(Saved entries)
:::

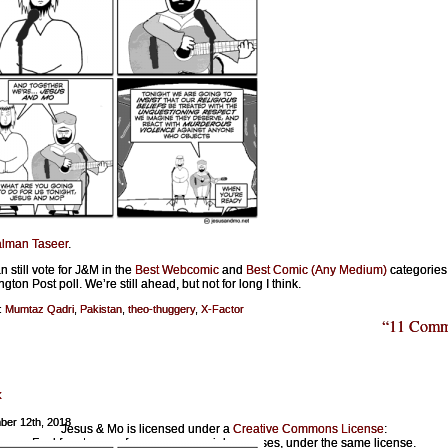
lman Taseer
.
n still vote for J&M in the
Best Webcomic
and
Best Comic (Any Medium)
categories 
ton Post poll. We’re still ahead, but not for long I think.
:
Mumtaz Qadri
,
Pakistan
,
theo-thuggery
,
X-Factor
“11 Comm
x
ber 12th, 2018
Jesus & Mo is licensed under a
Creative Commons License
:
Feel free to copy for noncommercial purposes, under the same license.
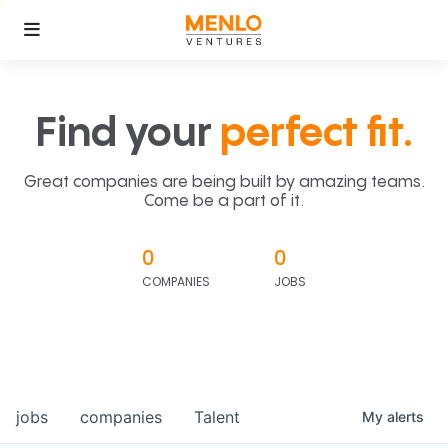
Find your
perfect fit.
Great companies are being built by amazing teams.
Come be a part of it.
0
0
COMPANIES
JOBS
jobs
companies
Talent
My
alerts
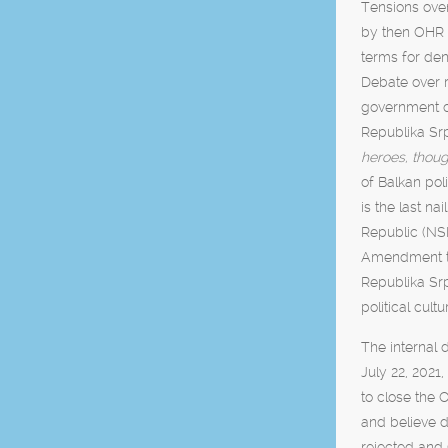
Tensions over
by then OHR V
terms for deni
Debate over r
government of
Republika Sr
heroes, thoug
of Balkan poli
is the last nai
Republic (NSP
Amendment to 
Republika Sr
political cult
The internal 
July 22, 2021
to close the 
and believe d
rejected and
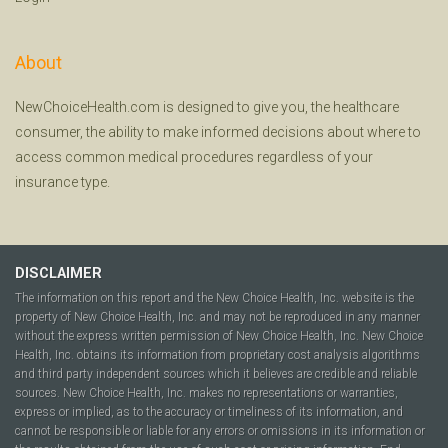
About
NewChoiceHealth.com is designed to give you, the healthcare
consumer, the ability to make informed decisions about where to
access common medical procedures regardless of your
insurance type.
DISCLAIMER
The information on this report and the New Choice Health, Inc. website is the
property of New Choice Health, Inc. and may not be reproduced in any manner
without the express written permission of New Choice Health, Inc. New Choice
Health, Inc. obtains its information from proprietary cost analysis algorithms
and third party independent sources which it believes are credible and reliable
sources. New Choice Health, Inc. makes no representations or warranties,
express or implied, as to the accuracy or timeliness of its information, and
cannot be responsible or liable for any errors or omissions in its information or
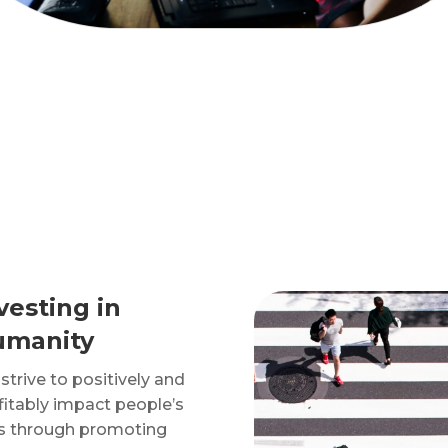
vesting in
umanity
strive to positively and
fitably impact people’s
es through promoting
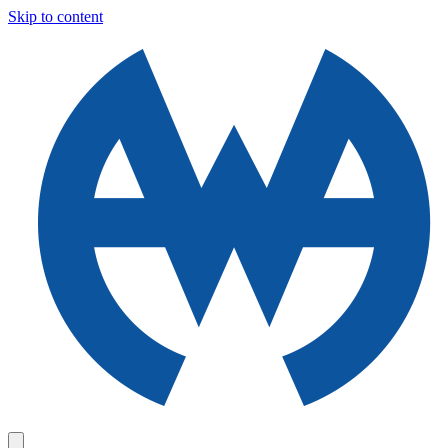
Skip to content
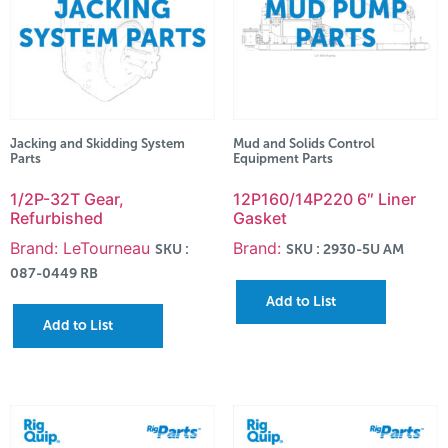
Jacking and Skidding System
Mud and Solids Control
Parts
Equipment Parts
1/2P-32T Gear,
12P160/14P220 6″ Liner
Refurbished
Gasket
Brand: LeTourneau
Brand:
SKU :
SKU : 2930-5U AM
087-0449 RB
Add to List
Add to List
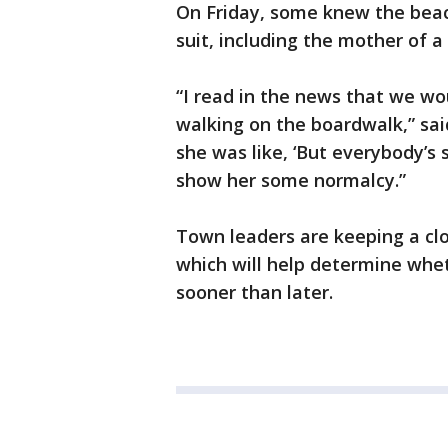
On Friday, some knew the beach
suit, including the mother of 
“I read in the news that we wou
walking on the boardwalk,” sai
she was like, ‘But everybody’s 
show her some normalcy.”
Town leaders are keeping a cl
which will help determine whe
sooner than later.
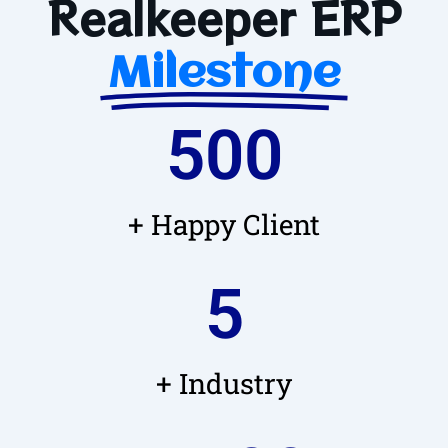
Realkeeper ERP
Milestone
500
+ Happy Client
5
+ Industry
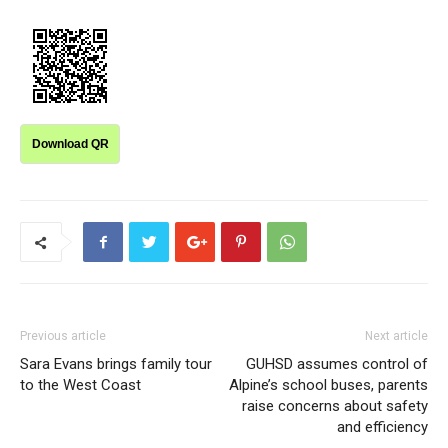
Download QR
Previous article
Next article
Sara Evans brings family tour
GUHSD assumes control of
to the West Coast
Alpine’s school buses, parents
raise concerns about safety
and efficiency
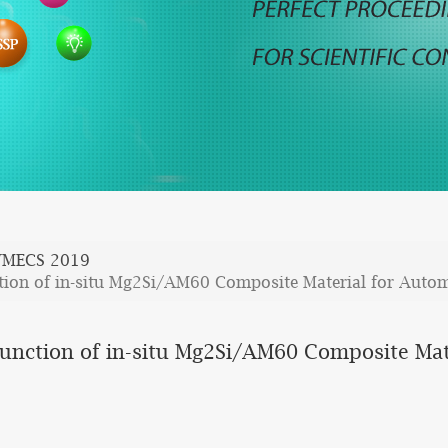
WMECS 2019
nction of in-situ Mg2Si/AM60 Composite Material for Auto
 Function of in-situ Mg2Si/AM60 Composite Mat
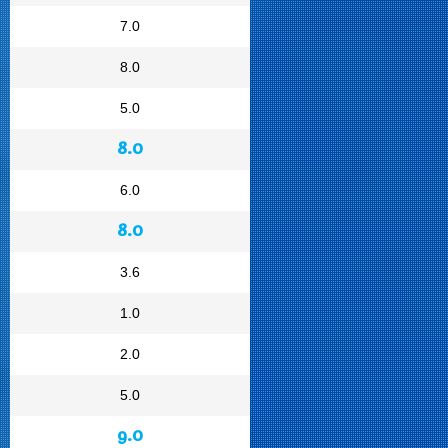
7.0
8.0
5.0
8.0
6.0
8.0
3.6
1.0
2.0
5.0
9.0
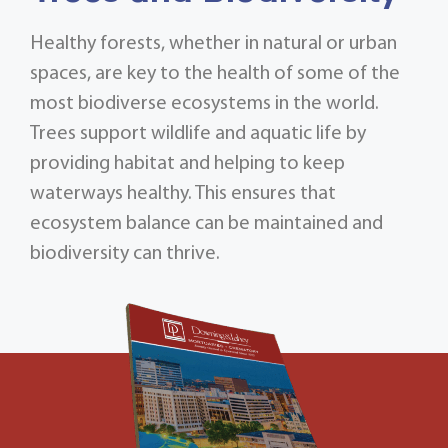
Healthy forests, whether in natural or urban
spaces, are key to the health of some of the
most biodiverse ecosystems in the world.
Trees support wildlife and aquatic life by
providing habitat and helping to keep
waterways healthy. This ensures that
ecosystem balance can be maintained and
biodiversity can thrive.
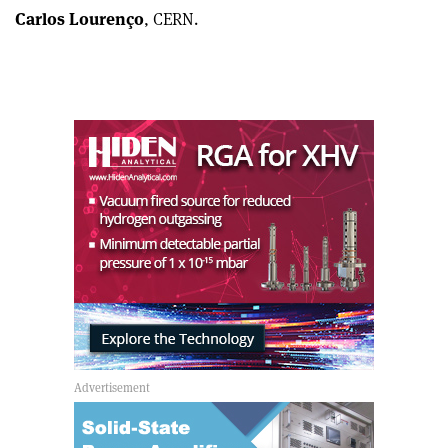
Carlos Lourenço
, CERN.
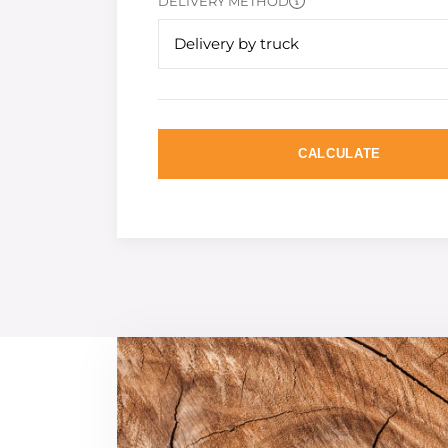
DELIVERY METHOD
Delivery by truck
CALCULATE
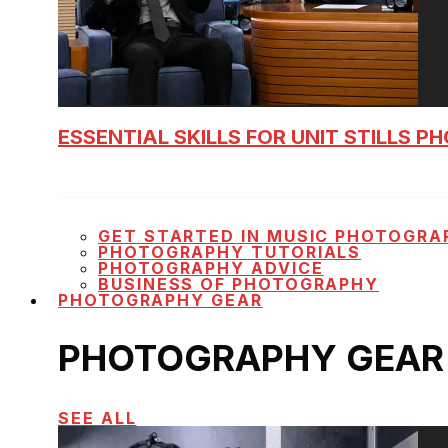
ESSENTIAL SKILLS FOR UNIT STILLS 
GET STARTED IN MUSIC PHOTOGRA
PHOTOGRAPHY TUTORIALS
PHOTOGRAPHY ADVICE
BUSINESS OF PHOTOGRAPHY
PHOTOGRAPHY GEAR
PHOTOGRAPHY GEAR
SEE ALL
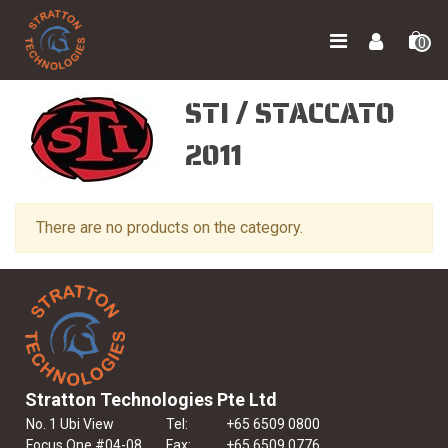
0
STI / STACCATO
2011
There are no products on the category.
Stratton Technologies Pte Ltd
No. 1 Ubi View
Tel:
+65 6509 0800
Focus One #04-08
Fax:
+65 6509 0776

:::

From the records above, copy every line that holds the word "information".

Completed task:
The information on this report and the New Choice Health, Inc. website is the
Health, Inc. obtains its information from proprietary cost analysis algorithms
express or implied, as to the accuracy or timeliness of its information, and
cannot be responsible or liable for any errors or omissions in its information or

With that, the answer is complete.